-------- Listed records --------
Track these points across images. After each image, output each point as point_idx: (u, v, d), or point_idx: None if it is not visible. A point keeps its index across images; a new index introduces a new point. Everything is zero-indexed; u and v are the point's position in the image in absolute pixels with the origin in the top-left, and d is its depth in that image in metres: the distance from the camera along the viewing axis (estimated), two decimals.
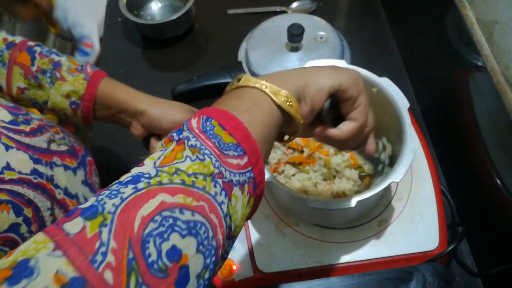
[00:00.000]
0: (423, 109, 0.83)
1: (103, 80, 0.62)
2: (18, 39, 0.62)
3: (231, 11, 1.03)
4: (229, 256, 0.62)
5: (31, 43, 0.63)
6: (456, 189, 0.73)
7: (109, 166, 0.74)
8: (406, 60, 0.93)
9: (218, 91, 0.85)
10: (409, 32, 0.92)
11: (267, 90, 0.37)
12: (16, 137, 0.54)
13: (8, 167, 0.50)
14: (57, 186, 0.57)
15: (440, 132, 0.79)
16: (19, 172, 0.51)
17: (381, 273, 0.58)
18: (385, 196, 0.65)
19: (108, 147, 0.85)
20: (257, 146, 0.35)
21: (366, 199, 0.52)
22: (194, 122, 0.34)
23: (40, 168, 0.55)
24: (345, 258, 0.61)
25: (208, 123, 0.34)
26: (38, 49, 0.62)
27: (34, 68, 0.60)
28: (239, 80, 0.39)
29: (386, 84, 0.60)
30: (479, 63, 0.62)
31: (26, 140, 0.55)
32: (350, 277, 0.58)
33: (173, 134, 0.33)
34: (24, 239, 0.51)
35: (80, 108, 0.62)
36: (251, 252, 0.62)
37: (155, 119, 0.60)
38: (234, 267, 0.61)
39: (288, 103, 0.38)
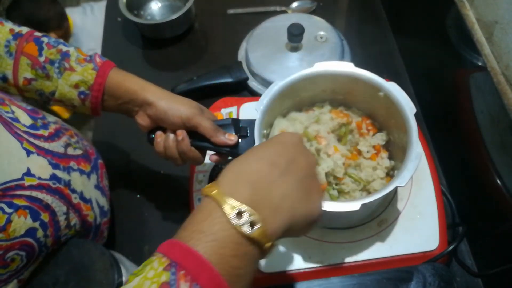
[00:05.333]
0: (424, 108, 0.83)
1: (112, 70, 0.62)
2: (24, 29, 0.62)
3: (231, 11, 1.03)
4: None
5: (38, 34, 0.62)
6: (456, 189, 0.73)
7: (112, 166, 0.74)
8: (406, 60, 0.93)
9: (218, 91, 0.86)
10: (409, 31, 0.92)
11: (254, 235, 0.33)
12: (36, 142, 0.54)
13: (28, 173, 0.50)
14: (73, 191, 0.58)
15: (440, 132, 0.79)
16: (39, 178, 0.52)
17: (381, 273, 0.58)
18: (386, 197, 0.65)
19: (109, 147, 0.85)
20: None
21: (370, 202, 0.52)
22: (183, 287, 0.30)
23: (59, 173, 0.56)
24: (345, 259, 0.61)
25: None
26: (45, 39, 0.62)
27: (42, 59, 0.60)
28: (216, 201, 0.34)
29: (393, 88, 0.60)
30: (480, 63, 0.62)
31: (45, 145, 0.56)
32: (350, 277, 0.58)
33: None
34: (40, 244, 0.51)
35: (89, 98, 0.61)
36: None
37: (162, 112, 0.60)
38: None
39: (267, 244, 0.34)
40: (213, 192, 0.35)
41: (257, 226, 0.33)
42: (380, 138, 0.64)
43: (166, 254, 0.32)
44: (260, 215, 0.33)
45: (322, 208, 0.50)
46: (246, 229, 0.33)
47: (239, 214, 0.33)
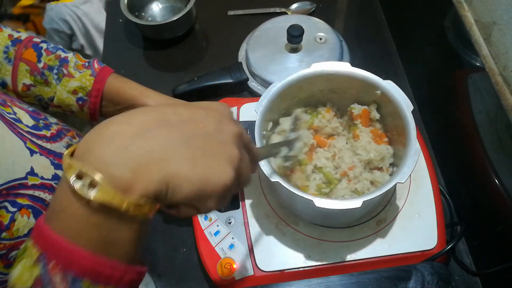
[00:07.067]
0: (422, 109, 0.84)
1: (110, 76, 0.62)
2: (23, 35, 0.62)
3: (231, 12, 1.04)
4: (230, 254, 0.63)
5: (37, 40, 0.63)
6: (455, 188, 0.73)
7: None
8: (405, 61, 0.93)
9: (218, 91, 0.87)
10: (408, 32, 0.93)
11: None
12: (39, 142, 0.55)
13: (32, 172, 0.51)
14: None
15: (438, 132, 0.80)
16: (42, 178, 0.52)
17: (380, 272, 0.59)
18: (385, 195, 0.65)
19: None
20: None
21: (371, 199, 0.52)
22: (56, 285, 0.28)
23: (61, 173, 0.56)
24: (344, 257, 0.61)
25: (78, 286, 0.28)
26: (44, 45, 0.62)
27: (40, 65, 0.61)
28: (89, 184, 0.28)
29: (390, 86, 0.60)
30: (478, 64, 0.62)
31: (48, 145, 0.56)
32: (349, 276, 0.59)
33: None
34: None
35: (87, 104, 0.62)
36: (251, 251, 0.62)
37: None
38: (234, 266, 0.62)
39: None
40: (64, 154, 0.29)
41: (96, 188, 0.27)
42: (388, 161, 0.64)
43: (36, 242, 0.29)
44: (107, 173, 0.27)
45: (325, 207, 0.51)
46: (83, 193, 0.27)
47: (77, 177, 0.28)
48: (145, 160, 0.29)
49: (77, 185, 0.27)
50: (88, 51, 1.79)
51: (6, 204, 0.47)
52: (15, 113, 0.55)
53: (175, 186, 0.30)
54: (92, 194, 0.27)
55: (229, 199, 0.36)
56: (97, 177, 0.27)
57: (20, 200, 0.48)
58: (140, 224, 0.30)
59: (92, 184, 0.27)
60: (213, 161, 0.32)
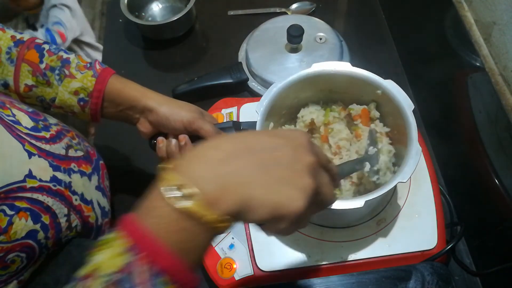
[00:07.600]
0: (422, 109, 0.84)
1: (111, 77, 0.62)
2: (26, 36, 0.62)
3: (231, 12, 1.04)
4: (230, 254, 0.63)
5: (39, 41, 0.63)
6: (455, 188, 0.73)
7: (113, 166, 0.75)
8: (405, 61, 0.93)
9: (218, 91, 0.87)
10: (408, 33, 0.93)
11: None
12: (38, 144, 0.55)
13: (30, 174, 0.50)
14: (74, 193, 0.58)
15: (438, 132, 0.80)
16: (40, 180, 0.52)
17: (380, 272, 0.59)
18: (386, 195, 0.65)
19: (111, 147, 0.85)
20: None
21: (373, 199, 0.52)
22: (140, 274, 0.30)
23: (59, 175, 0.56)
24: (344, 257, 0.62)
25: (158, 280, 0.31)
26: (46, 46, 0.62)
27: (42, 66, 0.61)
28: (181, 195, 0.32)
29: (391, 86, 0.60)
30: (478, 64, 0.62)
31: (47, 147, 0.56)
32: (349, 276, 0.59)
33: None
34: (41, 246, 0.51)
35: (88, 105, 0.62)
36: (251, 251, 0.62)
37: (163, 117, 0.60)
38: (234, 266, 0.62)
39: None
40: (167, 167, 0.34)
41: (192, 199, 0.32)
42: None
43: (128, 234, 0.32)
44: (200, 189, 0.32)
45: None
46: (180, 202, 0.32)
47: (177, 188, 0.32)
48: (228, 182, 0.33)
49: (176, 194, 0.32)
50: (86, 38, 1.79)
51: (4, 207, 0.46)
52: (14, 115, 0.55)
53: (251, 207, 0.34)
54: (188, 204, 0.32)
55: (306, 223, 0.39)
56: (195, 191, 0.32)
57: (18, 203, 0.48)
58: (214, 235, 0.34)
59: (187, 196, 0.32)
60: (286, 189, 0.35)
--------
◆ **Assignment**
Every record above should be set down exactly, with the pictures left out.

◆ **Response for this exercise**
Track these points across images. After each image, output each point as point_idx: (u, v, d), or point_idx: None if it is not visible. A point keeps its index across images; a new index introduces a new point. Everything is zero-indexed; u and v are the point's position in the image in absolute pixels with the origin in the top-left, and d is its depth in that image in metres: the distance from the camera along the viewing axis (estimated), two decimals.
[00:00.000]
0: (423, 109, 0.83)
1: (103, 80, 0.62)
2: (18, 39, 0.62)
3: (231, 11, 1.03)
4: (229, 256, 0.62)
5: (31, 43, 0.63)
6: (456, 189, 0.73)
7: (109, 166, 0.74)
8: (406, 60, 0.93)
9: (218, 91, 0.85)
10: (409, 32, 0.92)
11: (267, 90, 0.37)
12: (16, 137, 0.54)
13: (8, 167, 0.50)
14: (57, 186, 0.57)
15: (440, 132, 0.79)
16: (19, 172, 0.51)
17: (381, 273, 0.58)
18: (385, 196, 0.65)
19: (108, 147, 0.85)
20: (257, 146, 0.35)
21: (366, 199, 0.52)
22: (194, 122, 0.34)
23: (40, 168, 0.55)
24: (345, 258, 0.61)
25: (208, 123, 0.34)
26: (38, 49, 0.62)
27: (34, 68, 0.60)
28: (239, 80, 0.39)
29: (386, 84, 0.60)
30: (479, 63, 0.62)
31: (26, 140, 0.55)
32: (350, 277, 0.58)
33: (173, 134, 0.33)
34: (24, 239, 0.51)
35: (80, 108, 0.62)
36: (251, 252, 0.62)
37: (155, 119, 0.60)
38: (234, 267, 0.61)
39: (288, 103, 0.38)
[00:05.333]
0: (424, 108, 0.83)
1: (112, 70, 0.62)
2: (24, 29, 0.62)
3: (231, 11, 1.03)
4: None
5: (38, 34, 0.62)
6: (456, 189, 0.73)
7: (112, 166, 0.74)
8: (406, 60, 0.93)
9: (218, 91, 0.86)
10: (409, 31, 0.92)
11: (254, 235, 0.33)
12: (36, 142, 0.54)
13: (28, 173, 0.50)
14: (73, 191, 0.58)
15: (440, 132, 0.79)
16: (39, 178, 0.52)
17: (381, 273, 0.58)
18: (386, 197, 0.65)
19: (109, 147, 0.85)
20: None
21: (370, 202, 0.52)
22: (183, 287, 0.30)
23: (59, 173, 0.56)
24: (345, 259, 0.61)
25: None
26: (45, 39, 0.62)
27: (42, 59, 0.60)
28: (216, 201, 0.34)
29: (393, 88, 0.60)
30: (480, 63, 0.62)
31: (45, 145, 0.56)
32: (350, 277, 0.58)
33: None
34: (40, 244, 0.51)
35: (89, 98, 0.61)
36: None
37: (162, 112, 0.60)
38: None
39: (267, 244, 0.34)
40: (213, 192, 0.35)
41: (257, 226, 0.33)
42: (380, 138, 0.64)
43: (166, 254, 0.32)
44: (260, 215, 0.33)
45: (322, 208, 0.50)
46: (246, 229, 0.33)
47: (239, 214, 0.33)
[00:07.067]
0: (422, 109, 0.84)
1: (110, 76, 0.62)
2: (23, 35, 0.62)
3: (231, 12, 1.04)
4: (230, 254, 0.63)
5: (37, 40, 0.63)
6: (455, 188, 0.73)
7: None
8: (405, 61, 0.93)
9: (218, 91, 0.87)
10: (408, 32, 0.93)
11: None
12: (39, 142, 0.55)
13: (32, 172, 0.51)
14: None
15: (438, 132, 0.80)
16: (42, 178, 0.52)
17: (380, 272, 0.59)
18: (385, 195, 0.65)
19: None
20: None
21: (371, 199, 0.52)
22: (56, 285, 0.28)
23: (61, 173, 0.56)
24: (344, 257, 0.61)
25: (78, 286, 0.28)
26: (44, 45, 0.62)
27: (40, 65, 0.61)
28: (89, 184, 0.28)
29: (390, 86, 0.60)
30: (478, 64, 0.62)
31: (48, 145, 0.56)
32: (349, 276, 0.59)
33: None
34: None
35: (87, 104, 0.62)
36: (251, 251, 0.62)
37: None
38: (234, 266, 0.62)
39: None
40: (64, 154, 0.29)
41: (96, 188, 0.27)
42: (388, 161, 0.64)
43: (36, 242, 0.29)
44: (107, 173, 0.27)
45: (325, 207, 0.51)
46: (83, 193, 0.27)
47: (77, 177, 0.28)
48: (145, 160, 0.29)
49: (77, 185, 0.27)
50: (88, 51, 1.79)
51: (6, 204, 0.47)
52: (15, 113, 0.55)
53: (175, 186, 0.30)
54: (92, 194, 0.27)
55: (229, 199, 0.36)
56: (97, 177, 0.27)
57: (20, 200, 0.48)
58: (140, 224, 0.30)
59: (92, 184, 0.27)
60: (213, 161, 0.32)
[00:07.600]
0: (422, 109, 0.84)
1: (111, 77, 0.62)
2: (26, 36, 0.62)
3: (231, 12, 1.04)
4: (230, 254, 0.63)
5: (39, 41, 0.63)
6: (455, 188, 0.73)
7: (113, 166, 0.75)
8: (405, 61, 0.93)
9: (218, 91, 0.87)
10: (408, 33, 0.93)
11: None
12: (38, 144, 0.55)
13: (30, 174, 0.50)
14: (74, 193, 0.58)
15: (438, 132, 0.80)
16: (40, 180, 0.52)
17: (380, 272, 0.59)
18: (386, 195, 0.65)
19: (111, 147, 0.85)
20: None
21: (373, 199, 0.52)
22: (140, 274, 0.30)
23: (59, 175, 0.56)
24: (344, 257, 0.62)
25: (158, 280, 0.31)
26: (46, 46, 0.62)
27: (42, 66, 0.61)
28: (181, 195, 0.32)
29: (391, 86, 0.60)
30: (478, 64, 0.62)
31: (47, 147, 0.56)
32: (349, 276, 0.59)
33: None
34: (41, 246, 0.51)
35: (88, 105, 0.62)
36: (251, 251, 0.62)
37: (163, 117, 0.60)
38: (234, 266, 0.62)
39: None
40: (167, 167, 0.34)
41: (192, 199, 0.32)
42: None
43: (128, 234, 0.32)
44: (200, 189, 0.32)
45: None
46: (180, 202, 0.32)
47: (177, 188, 0.32)
48: (228, 182, 0.33)
49: (176, 194, 0.32)
50: (86, 38, 1.79)
51: (4, 207, 0.46)
52: (14, 115, 0.55)
53: (251, 207, 0.34)
54: (188, 204, 0.32)
55: (306, 223, 0.39)
56: (195, 191, 0.32)
57: (18, 203, 0.48)
58: (214, 235, 0.34)
59: (187, 196, 0.32)
60: (286, 189, 0.35)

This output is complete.